Exercício curto 1:
No trecho abaixo, quais papéis a frase que começa com "Isso é inevitável" atribui aos Estados Unidos? Liste todos.

---- Trecho para leitura

Folha de S. Paulo


Uma aposta antiética no cassino do clima

A vitória republicana nas eleições de meio de mandato presidencial nos Estados Unidos foi um triunfo para a estratégia de vilificação prolongada do presidente e obstrução de suas políticas. O resultado terá grandes implicações para o futuro dos Estados Unidos.

Mas também tem implicações para o resto da humanidade. Isso é inevitável, dado o papel dos Estados Unidos como maior e mais tecnologicamente avançada economia do planeta, protetor da economia mundial aberta e maior potência militar. Mas os Estados Unidos também ocupam o segundo posto no ranking de emissores de gases causadores do efeito estufa, e estão entre os líderes em termos de emissões de poluentes per capita.

--------
---- Material a processar

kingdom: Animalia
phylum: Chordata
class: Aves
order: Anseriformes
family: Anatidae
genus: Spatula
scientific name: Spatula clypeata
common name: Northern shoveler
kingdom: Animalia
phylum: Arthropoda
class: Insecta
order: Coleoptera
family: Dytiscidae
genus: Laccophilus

--------
---- Material a processar

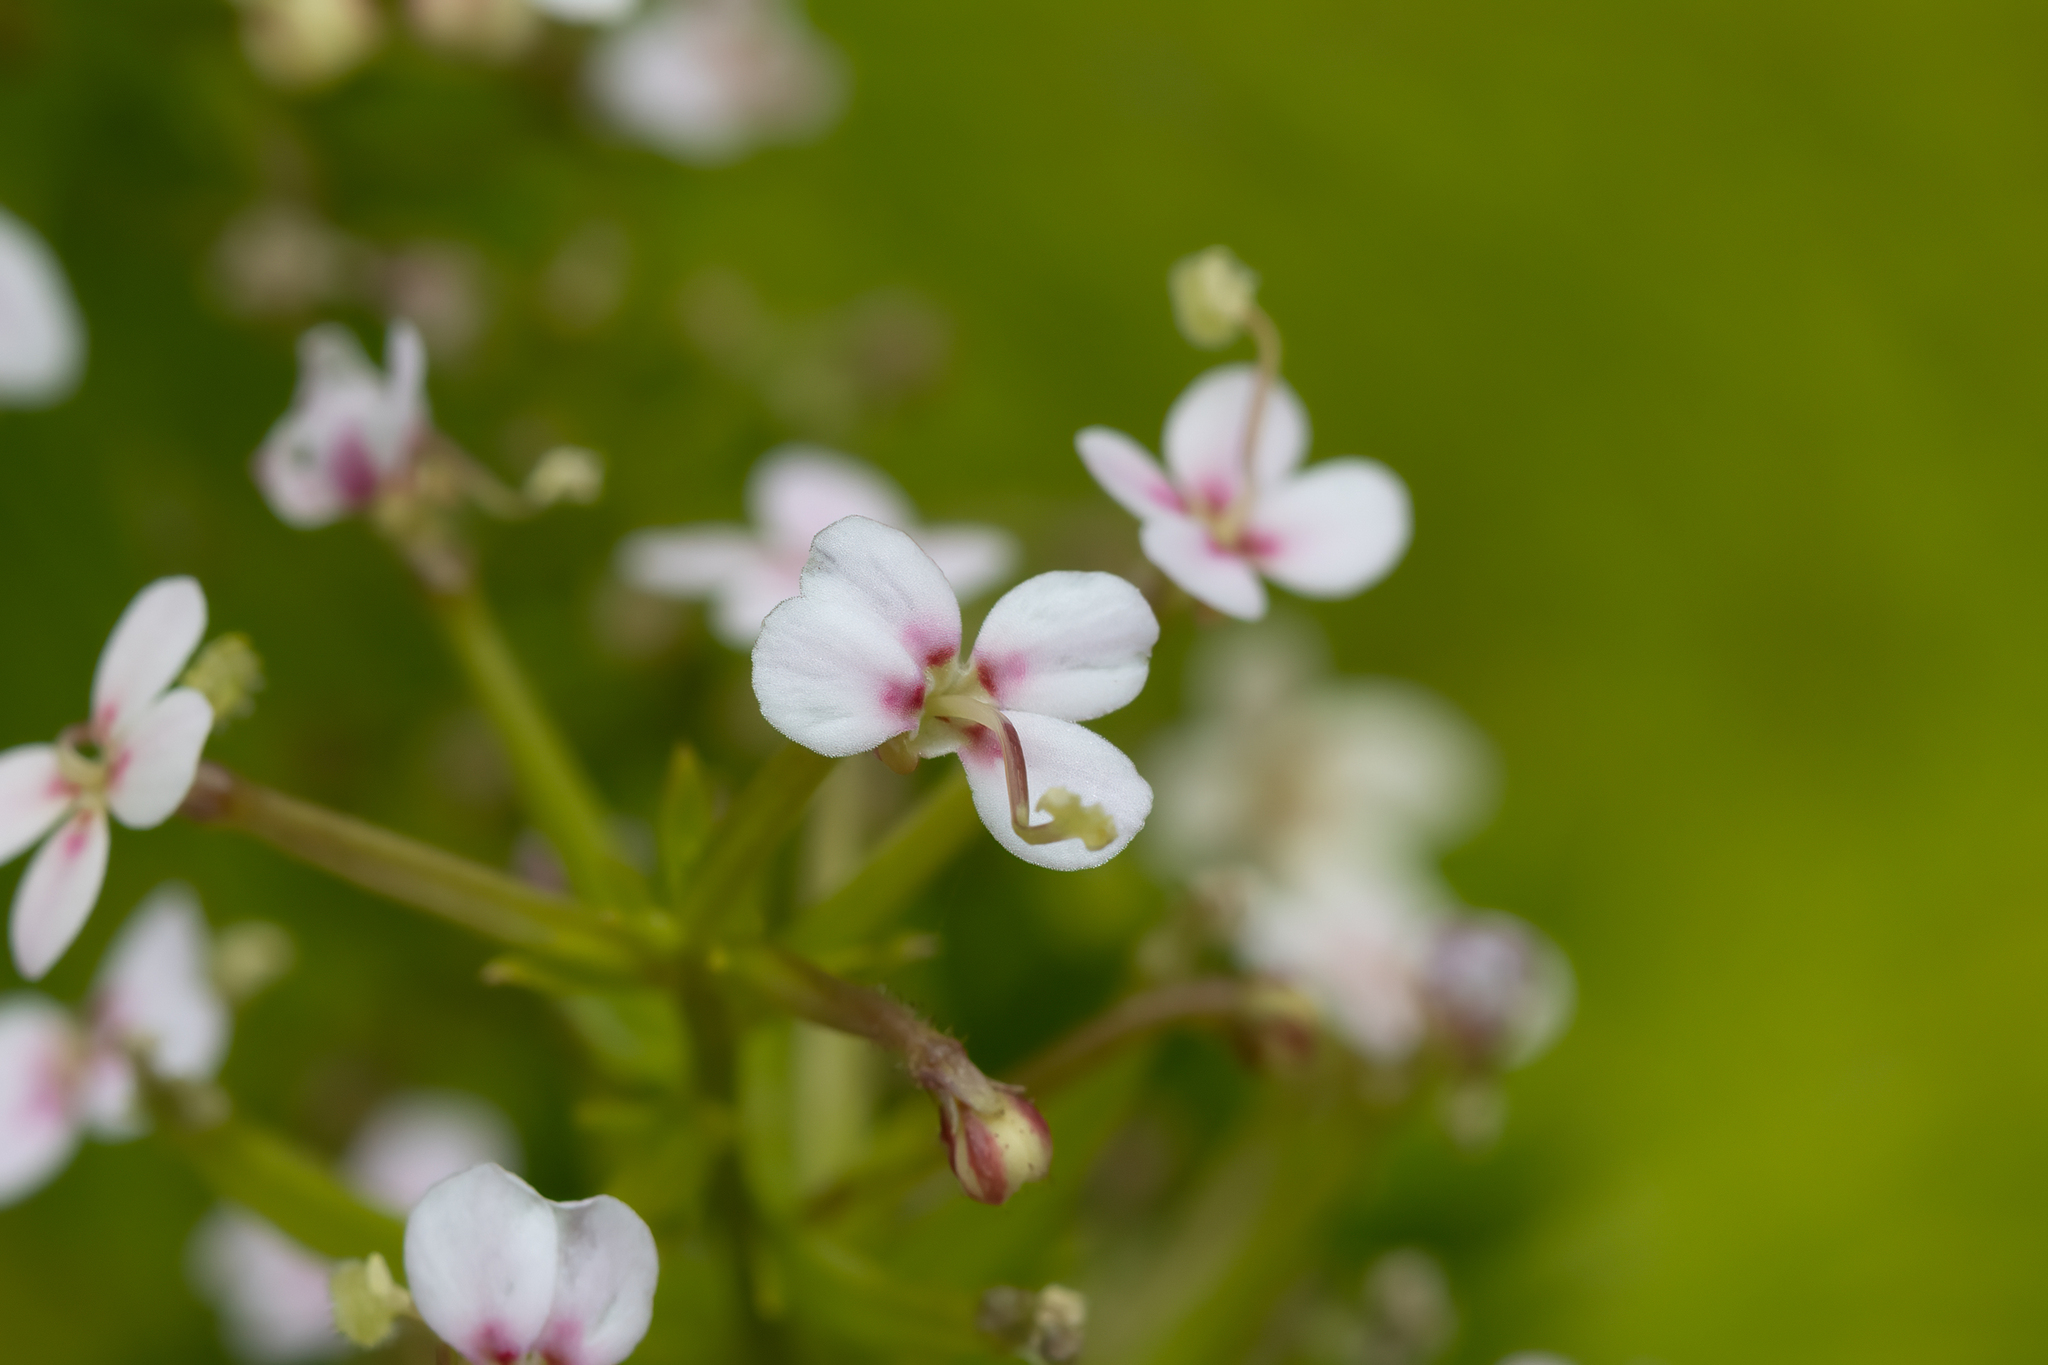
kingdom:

--------
---- Material a processar

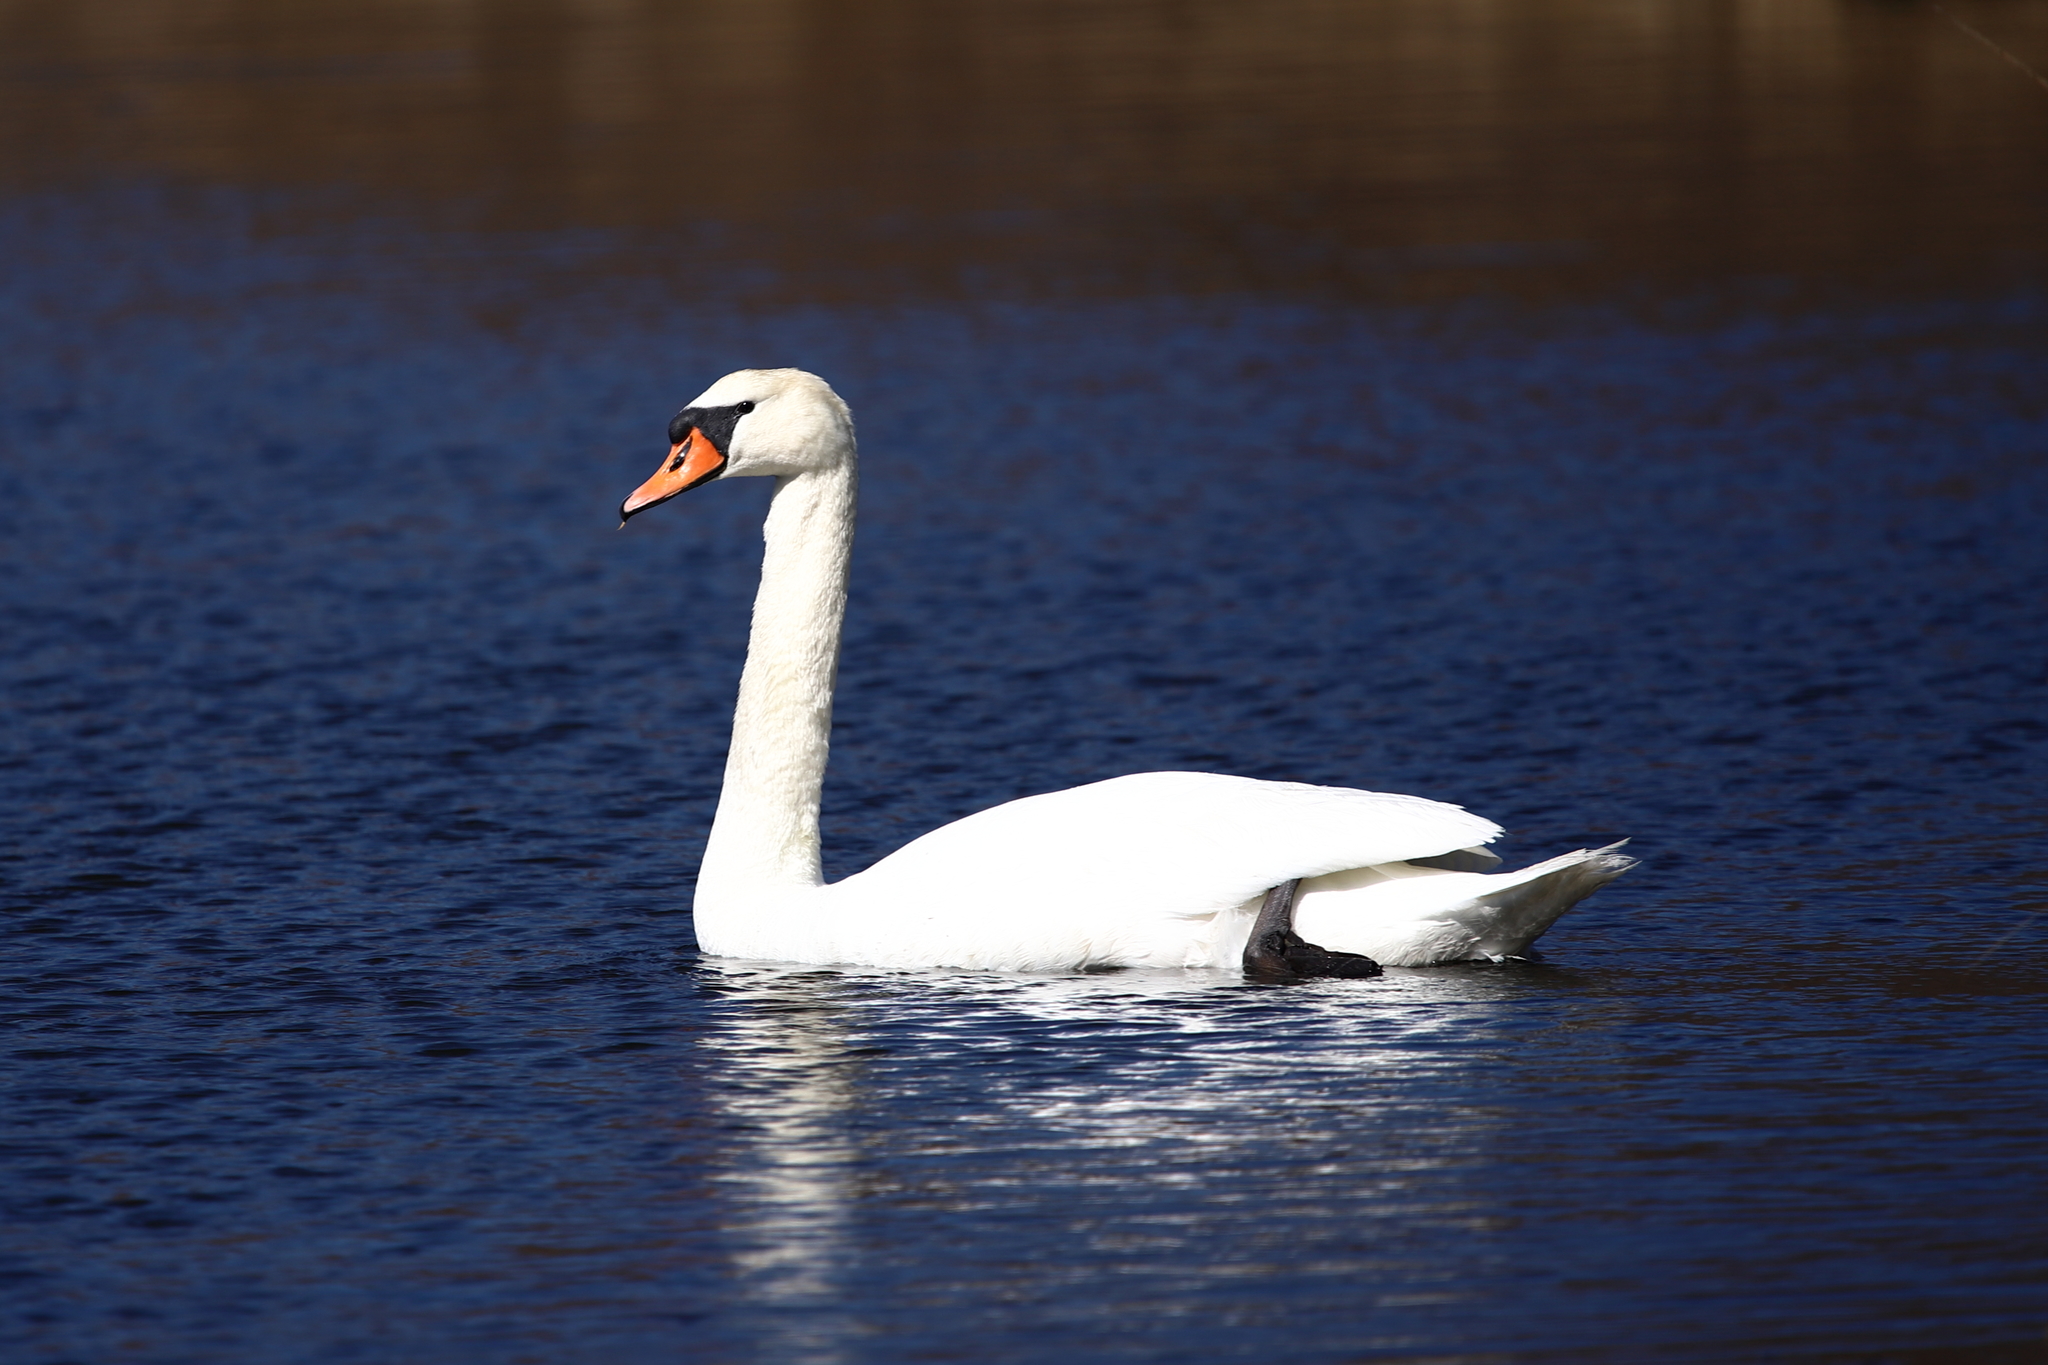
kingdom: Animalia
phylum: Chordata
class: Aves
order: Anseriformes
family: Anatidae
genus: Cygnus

--------

Exercício curto 2:
Transcreva dos registros acima a parte que começa na linha que contém "scientific name: Spatula clypeata" e termina na linha que contém "family: Dytiscidae", incluindo as duas.

Resposta correta 1:
- maior e mais tecnologicamente avançada economia do planeta
- protetor da economia mundial aberta
- maior potência militar

Resposta correta 2:
scientific name: Spatula clypeata
common name: Northern shoveler
kingdom: Animalia
phylum: Arthropoda
class: Insecta
order: Coleoptera
family: Dytiscidae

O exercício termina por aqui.